O recente filme de Roman Polanski constitui motivo para recordarmos as lições a retirar do caso Dreyfus. Dreyfus era um oficial de artilharia francês, de fé judaica, que em 1894 foi acusado de espionagem a favor da Alemanha e condenado sumariamente num tribunal militar a prisão perpétua por crime de traição à pátria. Foi em consequência enviado para a ilha do Diabo, na Guiana Francesa, considerada na altura a pior prisão do mundo.

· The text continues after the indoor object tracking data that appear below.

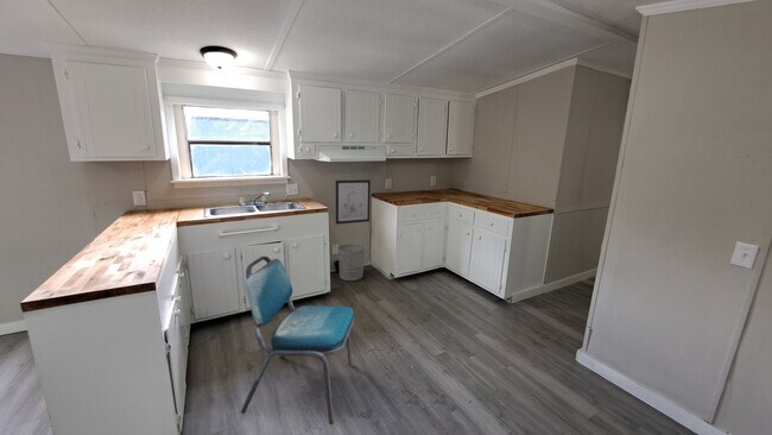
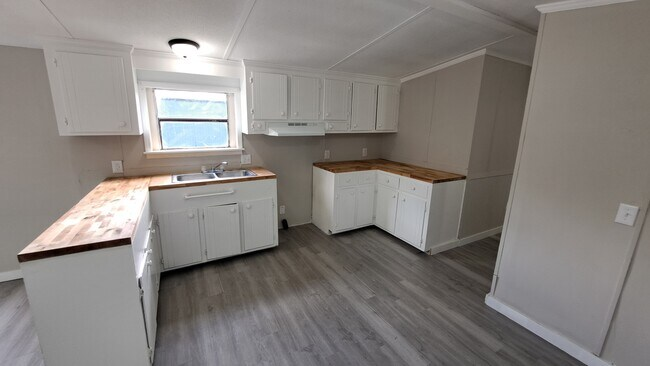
- wall art [335,178,372,225]
- dining chair [240,256,355,425]
- waste bin [337,244,366,282]
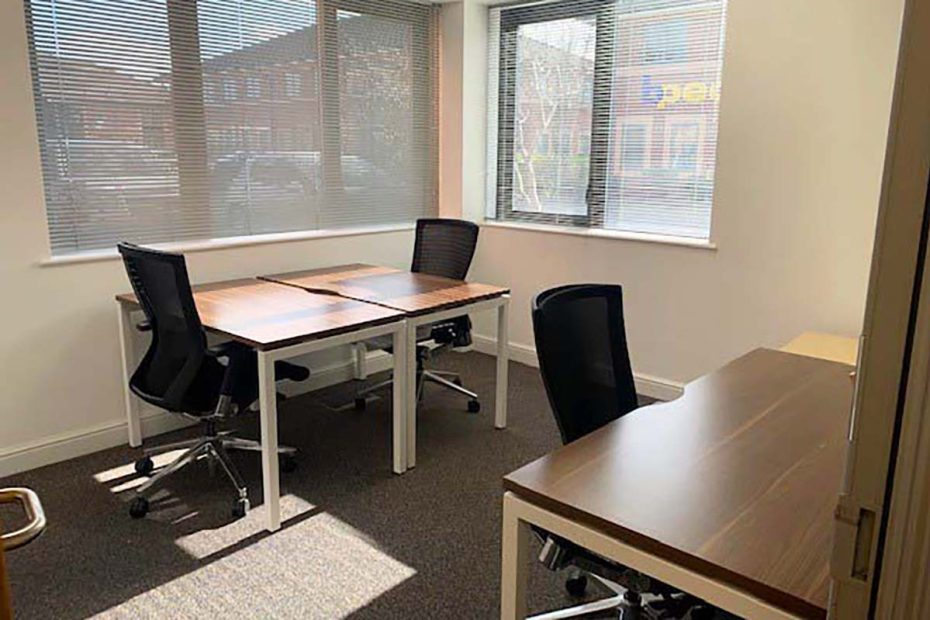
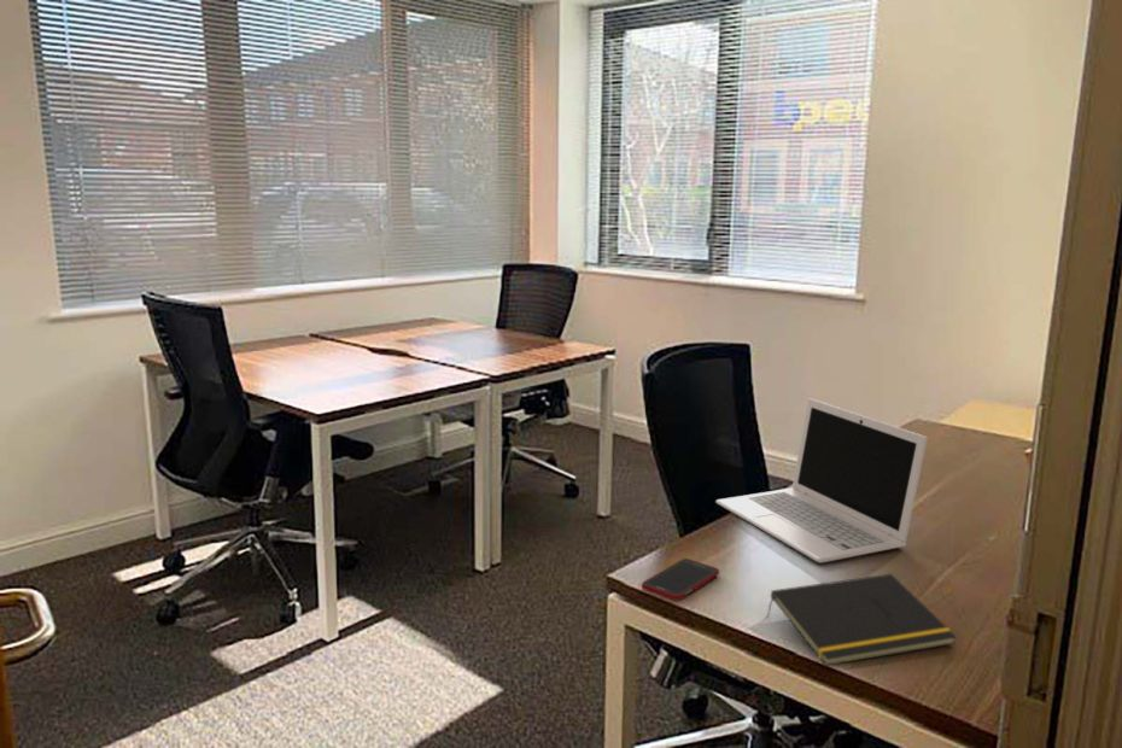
+ laptop [714,397,929,565]
+ notepad [765,573,958,667]
+ cell phone [641,557,720,602]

No entanto, dois anos depois, foi nomeado chefe do serviço de inteligência do exército o tenente-coronel Georges Picquart, que descobre uma carta que provava claramente que o verdadeiro espião seria antes o major Esterhazy e que, portanto, Dreyfus estaria inocente. Picquart revela imediatamente essa prova aos seus superiores, mas os diversos generais que contacta recusam-se terminantemente a reabrir o processo, preferindo esconder a prova. Uma vez que Picquart se recusou a omitir essa prova e a encerrar a sua investigação, foi retirado das suas funções e enviado para a Tunísia. Por decisão dos generais franceses, Dreyfus, mesmo tendo sido condenado injustamente, passaria o resto dos seus dias na ilha do Diabo.

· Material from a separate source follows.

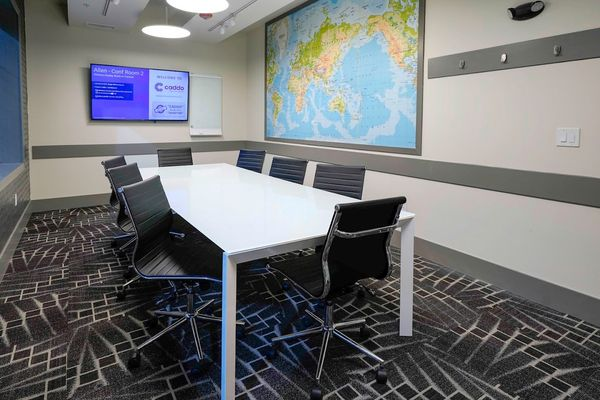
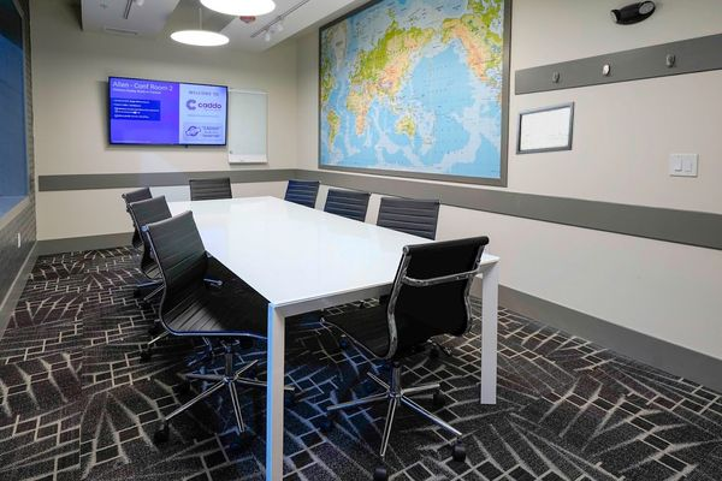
+ wall art [515,101,575,156]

Tal não só veio a acontecer porque Picquart, tendo sido proibido de falar publicamente sobre o assunto, decidiu expor o que se estava a passar ao famoso escritor Émile Zola. Zola escreve então uma carta aberta ao Presidente da República Francesa, Félix Faure, que o jornal L’Aurore coloca na sua primeira página do dia 13 de Janeiro de 1898. Nessa carta, Zola denuncia a maquinação existente no processo de Dreyfus e acusa da mesma os altos oficiais militares, referindo expressamente que sabia que se expunha a ser condenado por difamação. Essa primeira página com o título “J’accuse!”, viria a ser considerada a mais importante manchete da História, tendo feito subir a tiragem do jornal de 30 mil para 300 mil exemplares, que se esgotaram em poucas horas.
Efectivamente, Zola viria a ser condenado a um ano de prisão por difamação dos generais que acusou, assim como Picquart viria a enfrentar um conselho de guerra, acusado de forjar a prova que inocentava Dreyfus. Mas o artigo permitiu que a opinião pública se apercebesse da injustiça do processo, o que levou a que Dreyfus obtivesse um segundo julgamento. Embora voltasse a ser condenado injustamente nesse segundo processo por pressão dos militares de alta patente, receberia depois um indulto presidencial, tendo uma revisão do processo vindo posteriormente a inocentá-lo de todas as acusações. Dreyfus foi, assim, reintegrado no exército e Picquart viria a ser posteriormente nomeado ministro da Guerra.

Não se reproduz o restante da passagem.